=== What the task requires ===
Images do not belong in the copy. Set down all the entries exactly.
········
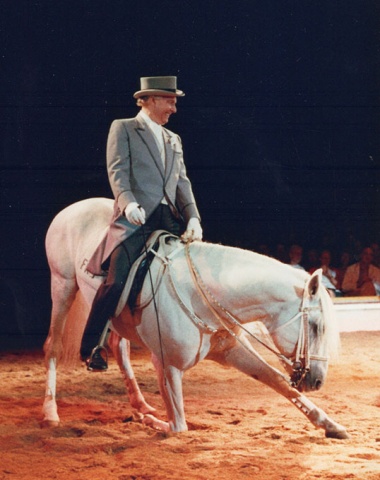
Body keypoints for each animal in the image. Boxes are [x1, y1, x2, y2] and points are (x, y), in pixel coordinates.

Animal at [42, 198, 348, 438]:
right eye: (317, 326)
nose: (318, 381)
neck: (201, 295)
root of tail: (74, 208)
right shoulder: (166, 364)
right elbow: (178, 426)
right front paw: (149, 421)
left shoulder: (231, 351)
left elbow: (277, 381)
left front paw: (330, 425)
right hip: (63, 286)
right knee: (53, 347)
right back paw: (50, 412)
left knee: (120, 348)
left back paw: (140, 403)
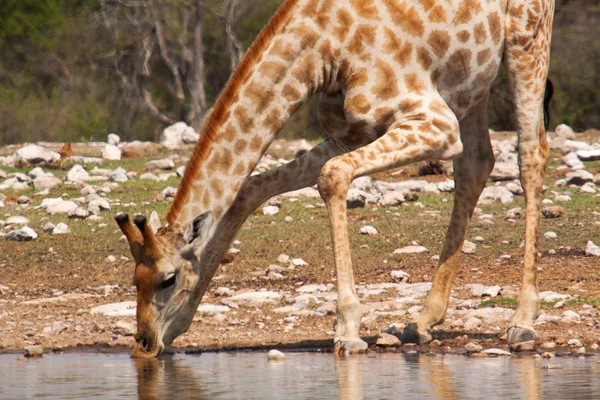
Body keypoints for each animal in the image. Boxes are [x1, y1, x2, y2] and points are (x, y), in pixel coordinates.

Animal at [115, 0, 556, 356]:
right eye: (134, 279)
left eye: (168, 279)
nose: (144, 343)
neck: (323, 54)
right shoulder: (349, 133)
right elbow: (249, 190)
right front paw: (182, 324)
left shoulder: (436, 123)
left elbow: (332, 176)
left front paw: (347, 329)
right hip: (471, 80)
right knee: (477, 163)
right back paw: (424, 320)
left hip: (526, 38)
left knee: (531, 155)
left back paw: (523, 321)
········
=== Task output ===
Body keypoints for each animal in the image. Boxes are [x1, y1, x2, y2] and points are (x, y), in pixel coordinates.

Animal at [42, 198, 348, 438]:
right eye: (317, 326)
nose: (318, 381)
neck: (201, 295)
root of tail: (74, 208)
right shoulder: (166, 364)
right elbow: (178, 426)
right front paw: (149, 421)
left shoulder: (231, 351)
left elbow: (277, 381)
left front paw: (330, 425)
right hip: (63, 286)
right knee: (53, 347)
right back paw: (50, 412)
left knee: (120, 348)
left back paw: (140, 403)
Body keypoints for each animal in the image. Boxes are [x1, y1, x2, y2] and points are (x, y), in pixel coordinates.

Animal at [115, 0, 556, 356]:
right eye: (134, 279)
left eye: (168, 279)
nose: (144, 343)
neck: (323, 54)
right shoulder: (349, 133)
right elbow: (249, 190)
right front paw: (182, 324)
left shoulder: (436, 123)
left elbow: (332, 176)
left front paw: (347, 329)
right hip: (471, 80)
right knee: (477, 163)
right back paw: (424, 320)
left hip: (526, 38)
left knee: (531, 155)
left back paw: (523, 321)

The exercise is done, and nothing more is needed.